Anonymous hackers release 90,000 military email logins and 'French Nazi' phone numbers

The ‘hacktivist’ group breaches the website of a military contractor as part of its ‘military meltdown Monday’.

THE ‘HACKTIVIST’ COLLECTIVE Anonymous has released login details for some 90,000 military email addresses, after infiltrating the servers of a military contractor which itself specialises in cybersecurity.

The documents were published to torrent-sharing website The Pirate Bay shortly after 8pm last night, as part of the collective’s ‘Military Meltdown Monday’ campaign.

“In this line of work you’d expect them to sail the seven proxseas with a state-of-the-art battleship, right?”, Anonymous said in a note accompanying the release, referring to the consultancy firm Booz Allen Hamilton (BAH).

“Well you may be as surprised as we were when we found their vessel being a puny wooden barge. We infiltrated a server on their network that basically had no securitymeasures in place.”

The attack on BAH followed another attack on a smaller consultancy, IRC Federal, which Al Jazeera said employed less than 35 people. The firm said it was not sure why it had been targeted.

This morning the collective also published details of regional organisers for the French far-right party Front National – which it described as the ‘French Nazi party’ – apparently accessed from within the party’s computer systems.

The details published included the organisers’ phone numbers and home addresses.

The twin attacks came the day before WikiLeaks founder Julian Assange was due back in the UK’s High Court fighting an extradition to Sweden, where he is wanted on charges of rape and sexual assault.
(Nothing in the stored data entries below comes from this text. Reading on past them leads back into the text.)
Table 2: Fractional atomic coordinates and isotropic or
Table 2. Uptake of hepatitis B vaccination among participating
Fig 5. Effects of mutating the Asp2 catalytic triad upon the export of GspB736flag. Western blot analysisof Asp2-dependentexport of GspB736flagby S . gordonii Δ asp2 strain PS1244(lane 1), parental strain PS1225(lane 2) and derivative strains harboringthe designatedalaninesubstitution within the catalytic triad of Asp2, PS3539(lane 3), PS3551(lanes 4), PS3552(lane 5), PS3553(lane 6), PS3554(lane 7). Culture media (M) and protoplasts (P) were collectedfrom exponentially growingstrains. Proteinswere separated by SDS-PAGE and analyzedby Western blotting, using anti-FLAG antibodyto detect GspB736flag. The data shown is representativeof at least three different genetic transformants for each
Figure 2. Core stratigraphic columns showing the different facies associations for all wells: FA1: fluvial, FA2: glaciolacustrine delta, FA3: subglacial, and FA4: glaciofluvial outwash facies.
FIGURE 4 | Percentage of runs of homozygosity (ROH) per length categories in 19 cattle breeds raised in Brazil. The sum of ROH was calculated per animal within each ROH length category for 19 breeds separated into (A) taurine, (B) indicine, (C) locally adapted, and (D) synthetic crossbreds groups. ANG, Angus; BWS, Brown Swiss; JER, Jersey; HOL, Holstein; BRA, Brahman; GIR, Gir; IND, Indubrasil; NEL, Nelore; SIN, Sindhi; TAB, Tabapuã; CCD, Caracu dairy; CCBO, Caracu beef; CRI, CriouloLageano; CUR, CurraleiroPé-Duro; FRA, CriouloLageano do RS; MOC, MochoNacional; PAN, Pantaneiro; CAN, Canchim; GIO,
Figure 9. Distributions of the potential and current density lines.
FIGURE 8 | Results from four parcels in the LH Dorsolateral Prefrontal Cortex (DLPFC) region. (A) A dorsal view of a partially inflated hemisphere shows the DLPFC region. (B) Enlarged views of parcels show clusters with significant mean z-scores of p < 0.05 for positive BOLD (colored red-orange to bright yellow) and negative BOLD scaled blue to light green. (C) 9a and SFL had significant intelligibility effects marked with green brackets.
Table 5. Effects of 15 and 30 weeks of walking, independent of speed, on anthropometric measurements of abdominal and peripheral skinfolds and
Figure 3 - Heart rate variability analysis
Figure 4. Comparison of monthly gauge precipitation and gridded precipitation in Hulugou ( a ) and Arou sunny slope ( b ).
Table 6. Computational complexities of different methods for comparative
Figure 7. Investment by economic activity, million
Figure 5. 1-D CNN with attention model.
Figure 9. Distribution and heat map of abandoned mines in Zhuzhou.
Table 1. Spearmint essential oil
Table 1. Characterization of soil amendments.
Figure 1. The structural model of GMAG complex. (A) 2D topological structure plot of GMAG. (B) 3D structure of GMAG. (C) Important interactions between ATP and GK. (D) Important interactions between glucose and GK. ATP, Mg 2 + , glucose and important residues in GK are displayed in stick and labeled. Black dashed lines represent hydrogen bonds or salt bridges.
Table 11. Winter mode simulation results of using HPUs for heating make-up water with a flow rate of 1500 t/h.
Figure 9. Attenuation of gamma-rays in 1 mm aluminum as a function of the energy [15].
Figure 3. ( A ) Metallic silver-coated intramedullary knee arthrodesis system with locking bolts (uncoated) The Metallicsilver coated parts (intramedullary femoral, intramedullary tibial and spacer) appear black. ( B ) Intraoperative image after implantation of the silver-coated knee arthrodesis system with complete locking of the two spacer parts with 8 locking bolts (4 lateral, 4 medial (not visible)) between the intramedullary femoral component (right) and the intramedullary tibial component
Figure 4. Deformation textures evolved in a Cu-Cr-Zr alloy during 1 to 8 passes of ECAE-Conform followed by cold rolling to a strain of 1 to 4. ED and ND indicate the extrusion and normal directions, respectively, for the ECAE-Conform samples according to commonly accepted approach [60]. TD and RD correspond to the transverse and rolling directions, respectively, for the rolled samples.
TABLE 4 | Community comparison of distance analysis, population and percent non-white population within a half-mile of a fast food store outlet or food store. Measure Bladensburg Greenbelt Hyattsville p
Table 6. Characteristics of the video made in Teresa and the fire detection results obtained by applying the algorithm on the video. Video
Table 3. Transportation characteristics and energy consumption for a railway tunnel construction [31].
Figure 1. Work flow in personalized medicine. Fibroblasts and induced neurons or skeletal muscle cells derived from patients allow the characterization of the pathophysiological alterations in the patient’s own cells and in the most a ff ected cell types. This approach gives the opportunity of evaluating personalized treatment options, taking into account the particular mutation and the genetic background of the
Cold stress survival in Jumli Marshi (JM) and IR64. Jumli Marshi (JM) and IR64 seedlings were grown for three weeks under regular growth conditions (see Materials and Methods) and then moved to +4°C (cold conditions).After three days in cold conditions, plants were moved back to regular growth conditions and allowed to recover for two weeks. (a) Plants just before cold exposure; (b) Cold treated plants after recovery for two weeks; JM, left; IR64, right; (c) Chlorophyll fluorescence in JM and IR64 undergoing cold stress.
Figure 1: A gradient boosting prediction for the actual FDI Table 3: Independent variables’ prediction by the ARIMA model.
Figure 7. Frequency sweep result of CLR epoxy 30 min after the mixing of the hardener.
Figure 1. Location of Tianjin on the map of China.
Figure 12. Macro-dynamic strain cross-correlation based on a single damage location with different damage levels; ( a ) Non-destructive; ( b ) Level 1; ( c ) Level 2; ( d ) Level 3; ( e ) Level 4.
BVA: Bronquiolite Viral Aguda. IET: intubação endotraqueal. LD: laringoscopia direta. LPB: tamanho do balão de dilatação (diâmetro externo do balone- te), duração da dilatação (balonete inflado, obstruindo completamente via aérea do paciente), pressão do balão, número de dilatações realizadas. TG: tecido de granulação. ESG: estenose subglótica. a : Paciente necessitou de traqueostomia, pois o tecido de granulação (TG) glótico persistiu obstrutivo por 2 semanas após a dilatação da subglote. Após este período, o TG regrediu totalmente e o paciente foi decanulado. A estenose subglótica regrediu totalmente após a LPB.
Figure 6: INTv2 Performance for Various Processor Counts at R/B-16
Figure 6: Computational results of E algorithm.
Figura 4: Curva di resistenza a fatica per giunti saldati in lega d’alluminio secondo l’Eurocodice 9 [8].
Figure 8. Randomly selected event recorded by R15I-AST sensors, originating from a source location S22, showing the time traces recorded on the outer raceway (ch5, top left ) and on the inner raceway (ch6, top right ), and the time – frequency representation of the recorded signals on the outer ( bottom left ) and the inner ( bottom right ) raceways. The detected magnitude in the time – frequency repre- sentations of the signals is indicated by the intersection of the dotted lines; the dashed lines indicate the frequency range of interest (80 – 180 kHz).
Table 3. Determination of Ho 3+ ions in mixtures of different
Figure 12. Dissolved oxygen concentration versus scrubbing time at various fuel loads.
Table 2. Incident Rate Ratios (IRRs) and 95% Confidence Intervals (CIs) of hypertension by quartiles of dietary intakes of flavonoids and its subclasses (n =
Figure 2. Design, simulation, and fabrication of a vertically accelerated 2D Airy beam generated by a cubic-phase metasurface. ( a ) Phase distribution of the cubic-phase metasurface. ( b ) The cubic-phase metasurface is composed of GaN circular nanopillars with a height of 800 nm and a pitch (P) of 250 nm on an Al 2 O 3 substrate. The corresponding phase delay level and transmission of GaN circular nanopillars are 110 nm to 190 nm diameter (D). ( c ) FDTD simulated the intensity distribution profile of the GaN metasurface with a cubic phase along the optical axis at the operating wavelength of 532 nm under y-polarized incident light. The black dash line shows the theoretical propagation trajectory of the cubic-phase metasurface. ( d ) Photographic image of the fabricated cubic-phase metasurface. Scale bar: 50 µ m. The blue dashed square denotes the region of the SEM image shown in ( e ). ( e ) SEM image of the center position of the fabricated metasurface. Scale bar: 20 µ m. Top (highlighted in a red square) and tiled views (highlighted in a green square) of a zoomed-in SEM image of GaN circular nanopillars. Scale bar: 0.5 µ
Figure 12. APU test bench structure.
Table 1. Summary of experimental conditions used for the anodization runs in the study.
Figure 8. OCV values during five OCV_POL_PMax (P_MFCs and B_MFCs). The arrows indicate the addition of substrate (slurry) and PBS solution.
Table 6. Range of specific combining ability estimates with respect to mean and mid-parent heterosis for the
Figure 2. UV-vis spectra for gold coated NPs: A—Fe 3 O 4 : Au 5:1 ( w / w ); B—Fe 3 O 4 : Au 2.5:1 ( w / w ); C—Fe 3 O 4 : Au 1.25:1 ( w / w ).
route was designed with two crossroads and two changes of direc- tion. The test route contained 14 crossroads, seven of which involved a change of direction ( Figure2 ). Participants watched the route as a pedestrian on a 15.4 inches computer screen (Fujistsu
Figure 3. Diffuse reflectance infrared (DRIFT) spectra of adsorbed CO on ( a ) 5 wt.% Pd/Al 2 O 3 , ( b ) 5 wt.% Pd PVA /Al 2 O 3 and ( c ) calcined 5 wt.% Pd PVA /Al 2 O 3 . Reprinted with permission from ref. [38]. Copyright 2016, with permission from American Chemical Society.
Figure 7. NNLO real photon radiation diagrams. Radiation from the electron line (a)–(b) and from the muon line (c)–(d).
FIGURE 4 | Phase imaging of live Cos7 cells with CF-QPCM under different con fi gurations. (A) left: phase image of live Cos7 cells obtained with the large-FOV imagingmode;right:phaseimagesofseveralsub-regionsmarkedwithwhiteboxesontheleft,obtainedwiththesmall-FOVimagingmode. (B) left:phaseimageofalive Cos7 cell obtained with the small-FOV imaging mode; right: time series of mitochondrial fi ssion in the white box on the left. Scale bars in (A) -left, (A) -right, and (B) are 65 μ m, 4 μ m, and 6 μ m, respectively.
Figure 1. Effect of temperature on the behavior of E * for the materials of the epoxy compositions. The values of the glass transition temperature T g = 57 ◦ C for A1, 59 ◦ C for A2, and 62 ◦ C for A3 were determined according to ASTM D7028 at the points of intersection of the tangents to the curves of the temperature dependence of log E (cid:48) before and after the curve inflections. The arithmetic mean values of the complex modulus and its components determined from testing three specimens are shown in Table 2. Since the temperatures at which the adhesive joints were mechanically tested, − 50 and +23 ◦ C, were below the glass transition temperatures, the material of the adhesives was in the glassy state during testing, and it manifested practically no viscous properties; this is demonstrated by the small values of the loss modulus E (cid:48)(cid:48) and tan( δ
Assange is resisting the extradition, claiming it is a front for an eventual transfer to the United States, whose military documents and diplomatic secrets have been the main fodder for WikiLeaks’ activities.

Anonymous had yesterday warned that the group was to publish “two of its biggest releases” as part of a renewed wave of activity, thought to coincide with Assange’s court appearance.

The loosely-organised international movement has previously attacked the likes of PayPal, Visa and Mastercard over those companies’ decisions to withdraw their services to WikiLeaks.